### Work to complete:
In the records below, copy the stretch from the line containing "What is the" through the line containing "The chart shows", swapping "difference" for "gap" and keeping everything else the same. Leave the pictures out of your copy.

### Records supplied:
==*==

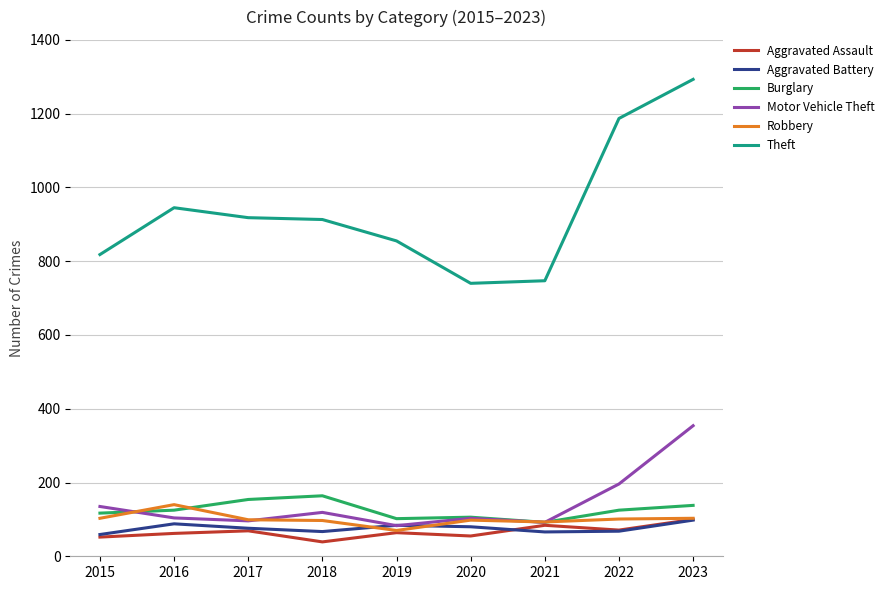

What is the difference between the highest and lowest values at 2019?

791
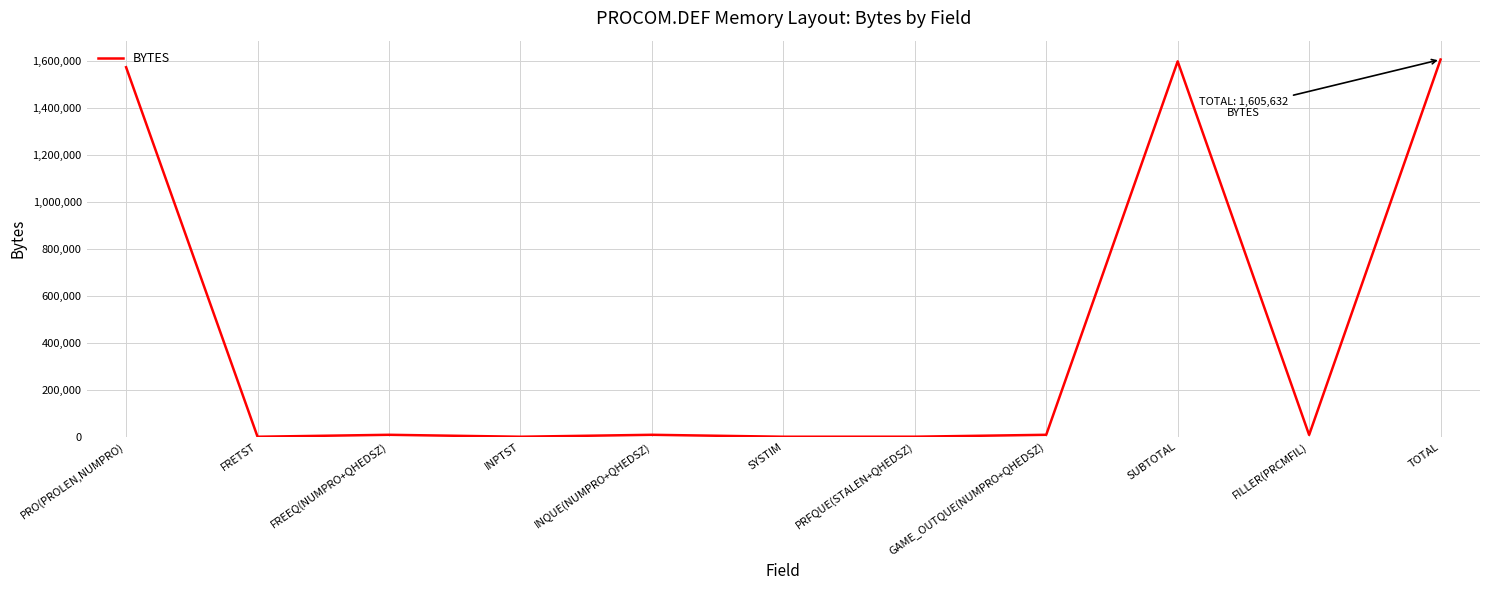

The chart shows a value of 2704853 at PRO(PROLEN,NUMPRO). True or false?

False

==*==

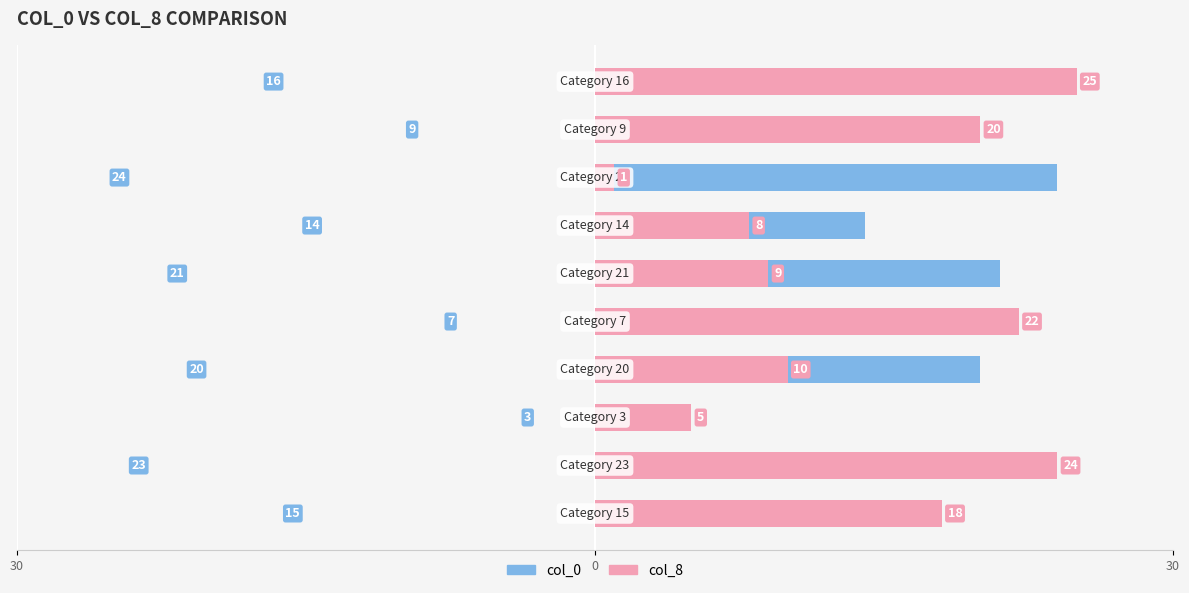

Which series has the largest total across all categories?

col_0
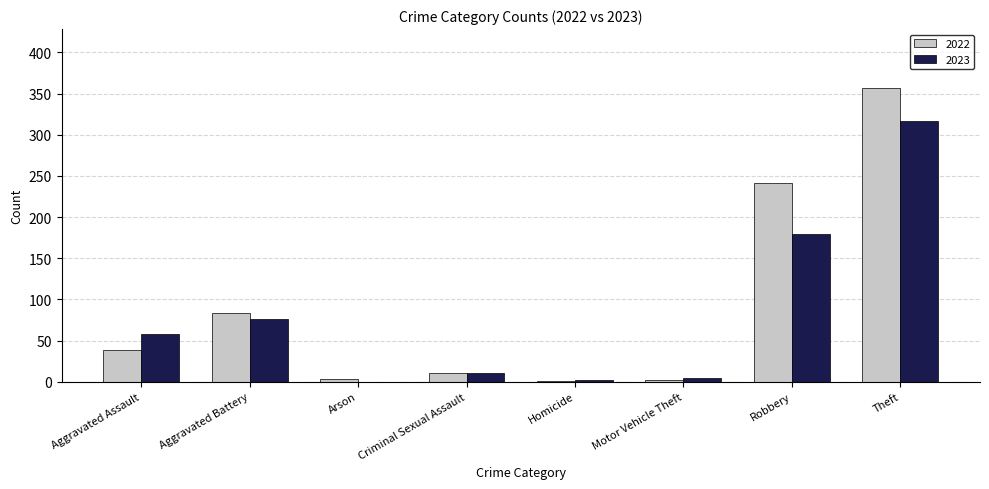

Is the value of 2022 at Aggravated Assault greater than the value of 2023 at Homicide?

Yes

==*==

### Solved exercise:
What is the gap between the highest and lowest values at 2019?

791

The chart shows a value of 2704853 at PRO(PROLEN,NUMPRO). True or false?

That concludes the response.